Set problem — Which lines in the rows below contain the string "kern"? Pull out each one.

Recorded data
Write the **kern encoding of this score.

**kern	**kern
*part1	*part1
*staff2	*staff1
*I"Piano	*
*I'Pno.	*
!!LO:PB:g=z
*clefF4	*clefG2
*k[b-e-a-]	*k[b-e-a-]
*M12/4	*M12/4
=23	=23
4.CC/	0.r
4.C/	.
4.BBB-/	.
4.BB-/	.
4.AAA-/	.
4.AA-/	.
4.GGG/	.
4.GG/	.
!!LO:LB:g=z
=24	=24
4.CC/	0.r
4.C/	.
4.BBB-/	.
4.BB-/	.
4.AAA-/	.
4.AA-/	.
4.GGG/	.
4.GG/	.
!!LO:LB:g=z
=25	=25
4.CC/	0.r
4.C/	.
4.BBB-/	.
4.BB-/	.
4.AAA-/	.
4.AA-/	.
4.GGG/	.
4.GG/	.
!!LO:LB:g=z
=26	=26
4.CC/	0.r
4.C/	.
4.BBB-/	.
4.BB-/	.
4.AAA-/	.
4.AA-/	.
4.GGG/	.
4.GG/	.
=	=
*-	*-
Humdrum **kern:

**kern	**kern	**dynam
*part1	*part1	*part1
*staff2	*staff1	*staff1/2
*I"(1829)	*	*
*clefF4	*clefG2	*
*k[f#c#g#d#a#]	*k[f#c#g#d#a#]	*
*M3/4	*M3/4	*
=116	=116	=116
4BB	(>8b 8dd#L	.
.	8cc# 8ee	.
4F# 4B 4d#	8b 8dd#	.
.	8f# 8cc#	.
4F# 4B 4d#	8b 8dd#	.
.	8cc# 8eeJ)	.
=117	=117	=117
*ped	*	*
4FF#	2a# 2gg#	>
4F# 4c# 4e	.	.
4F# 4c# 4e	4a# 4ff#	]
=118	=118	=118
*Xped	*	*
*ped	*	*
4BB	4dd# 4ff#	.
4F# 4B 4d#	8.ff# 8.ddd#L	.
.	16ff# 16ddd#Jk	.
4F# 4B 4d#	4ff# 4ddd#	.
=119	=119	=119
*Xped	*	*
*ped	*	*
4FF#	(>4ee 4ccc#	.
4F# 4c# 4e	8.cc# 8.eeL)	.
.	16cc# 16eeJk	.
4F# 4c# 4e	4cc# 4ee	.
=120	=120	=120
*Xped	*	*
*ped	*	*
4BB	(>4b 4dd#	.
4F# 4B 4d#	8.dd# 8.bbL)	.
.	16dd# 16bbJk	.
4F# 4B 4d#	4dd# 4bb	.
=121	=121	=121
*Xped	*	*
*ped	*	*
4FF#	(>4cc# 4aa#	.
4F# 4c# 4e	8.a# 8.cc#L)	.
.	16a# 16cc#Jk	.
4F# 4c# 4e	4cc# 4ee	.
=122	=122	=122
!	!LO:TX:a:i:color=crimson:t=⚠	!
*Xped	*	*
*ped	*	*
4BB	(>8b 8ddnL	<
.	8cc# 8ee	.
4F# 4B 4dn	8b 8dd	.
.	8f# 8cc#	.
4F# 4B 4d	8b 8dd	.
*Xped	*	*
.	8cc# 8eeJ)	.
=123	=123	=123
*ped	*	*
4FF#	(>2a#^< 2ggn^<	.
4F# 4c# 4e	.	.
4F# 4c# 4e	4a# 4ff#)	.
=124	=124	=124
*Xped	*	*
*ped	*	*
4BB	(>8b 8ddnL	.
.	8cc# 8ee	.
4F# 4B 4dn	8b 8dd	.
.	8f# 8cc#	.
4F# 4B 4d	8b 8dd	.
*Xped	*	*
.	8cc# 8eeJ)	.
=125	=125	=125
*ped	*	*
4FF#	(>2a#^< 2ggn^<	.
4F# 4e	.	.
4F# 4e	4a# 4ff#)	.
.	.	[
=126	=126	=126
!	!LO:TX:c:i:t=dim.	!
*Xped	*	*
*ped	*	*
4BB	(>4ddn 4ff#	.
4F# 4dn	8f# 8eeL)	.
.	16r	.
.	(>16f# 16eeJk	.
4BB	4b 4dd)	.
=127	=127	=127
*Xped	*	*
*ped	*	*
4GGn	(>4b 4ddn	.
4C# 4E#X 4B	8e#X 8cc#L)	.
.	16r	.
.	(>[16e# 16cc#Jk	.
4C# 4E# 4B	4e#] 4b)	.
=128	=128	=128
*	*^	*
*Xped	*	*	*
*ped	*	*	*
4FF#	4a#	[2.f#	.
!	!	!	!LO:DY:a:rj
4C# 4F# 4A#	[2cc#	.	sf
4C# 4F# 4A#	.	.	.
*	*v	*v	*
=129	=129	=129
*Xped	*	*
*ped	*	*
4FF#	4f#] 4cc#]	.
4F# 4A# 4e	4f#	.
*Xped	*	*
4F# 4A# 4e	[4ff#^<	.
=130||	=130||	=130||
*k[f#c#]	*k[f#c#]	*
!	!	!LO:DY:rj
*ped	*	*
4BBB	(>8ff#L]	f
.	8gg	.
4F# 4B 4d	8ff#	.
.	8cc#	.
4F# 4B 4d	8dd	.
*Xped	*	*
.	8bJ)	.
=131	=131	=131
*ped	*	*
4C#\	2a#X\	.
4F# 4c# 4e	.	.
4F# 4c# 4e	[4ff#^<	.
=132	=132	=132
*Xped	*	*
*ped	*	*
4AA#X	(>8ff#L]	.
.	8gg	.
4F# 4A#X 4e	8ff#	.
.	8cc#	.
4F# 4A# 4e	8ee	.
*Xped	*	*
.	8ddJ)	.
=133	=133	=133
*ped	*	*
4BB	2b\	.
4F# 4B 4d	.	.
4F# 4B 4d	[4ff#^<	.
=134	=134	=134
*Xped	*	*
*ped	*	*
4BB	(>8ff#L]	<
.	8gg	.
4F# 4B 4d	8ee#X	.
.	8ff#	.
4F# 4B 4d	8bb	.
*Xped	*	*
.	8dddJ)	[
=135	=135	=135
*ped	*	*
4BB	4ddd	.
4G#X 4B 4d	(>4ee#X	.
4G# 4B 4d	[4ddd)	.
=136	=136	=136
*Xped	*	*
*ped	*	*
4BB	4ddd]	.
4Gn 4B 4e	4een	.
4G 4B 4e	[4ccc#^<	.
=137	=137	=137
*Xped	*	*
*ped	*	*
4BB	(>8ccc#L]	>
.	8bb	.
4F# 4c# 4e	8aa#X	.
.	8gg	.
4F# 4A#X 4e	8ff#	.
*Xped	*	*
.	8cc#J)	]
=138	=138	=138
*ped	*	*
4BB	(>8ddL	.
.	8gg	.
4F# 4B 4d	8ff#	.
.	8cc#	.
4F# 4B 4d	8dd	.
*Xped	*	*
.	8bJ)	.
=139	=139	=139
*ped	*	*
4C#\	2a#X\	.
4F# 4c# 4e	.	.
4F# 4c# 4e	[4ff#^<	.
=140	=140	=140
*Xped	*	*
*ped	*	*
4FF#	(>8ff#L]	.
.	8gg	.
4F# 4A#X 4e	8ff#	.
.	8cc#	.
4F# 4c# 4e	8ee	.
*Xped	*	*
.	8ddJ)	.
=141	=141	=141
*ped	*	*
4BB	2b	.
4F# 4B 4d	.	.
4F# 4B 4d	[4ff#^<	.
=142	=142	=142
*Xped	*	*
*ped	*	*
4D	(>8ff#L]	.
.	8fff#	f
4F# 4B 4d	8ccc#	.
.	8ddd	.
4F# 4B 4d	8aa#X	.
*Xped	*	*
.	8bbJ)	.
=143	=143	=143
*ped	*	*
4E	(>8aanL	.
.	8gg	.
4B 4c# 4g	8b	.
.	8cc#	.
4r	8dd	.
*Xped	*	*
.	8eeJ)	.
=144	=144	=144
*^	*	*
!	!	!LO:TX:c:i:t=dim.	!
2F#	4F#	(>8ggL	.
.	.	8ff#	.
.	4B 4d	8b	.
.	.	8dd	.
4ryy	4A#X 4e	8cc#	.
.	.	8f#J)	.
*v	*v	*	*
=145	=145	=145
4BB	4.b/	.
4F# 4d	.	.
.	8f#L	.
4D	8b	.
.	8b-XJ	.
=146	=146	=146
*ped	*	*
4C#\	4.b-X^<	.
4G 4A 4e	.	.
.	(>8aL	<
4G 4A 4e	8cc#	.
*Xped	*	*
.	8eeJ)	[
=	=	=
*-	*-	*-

The solution —
Write the **kern encoding of this score.
**kern	**kern
Humdrum **kern:
**kern	**kern	**dynam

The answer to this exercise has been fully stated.